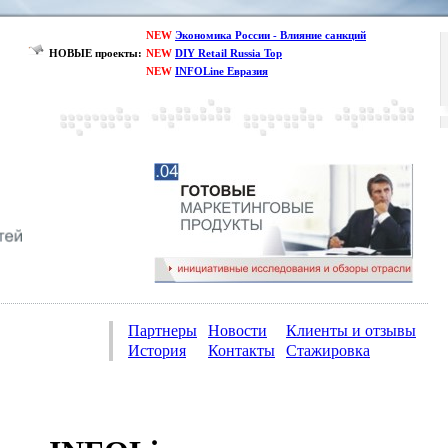
NEW
Экономика России - Влияние санкций
НОВЫЕ проекты:
NEW
DIY Retail Russia Top
NEW
INFOLine Евразия
Партнеры
Новости
Клиенты и отзывы
История
Контакты
Стажировка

- _Job_:
Set out every line of text in the data above as a numbered list, omitting any blank lines. Do not include the pictures in your answer.

- _Written answer_:
1. NEW
2. Экономика России - Влияние санкций
3. НОВЫЕ проекты:
4. NEW
5. DIY Retail Russia Top
6. NEW
7. INFOLine Евразия
8. Партнеры
9. Новости
10. Клиенты и отзывы
11. История
12. Контакты
13. Стажировка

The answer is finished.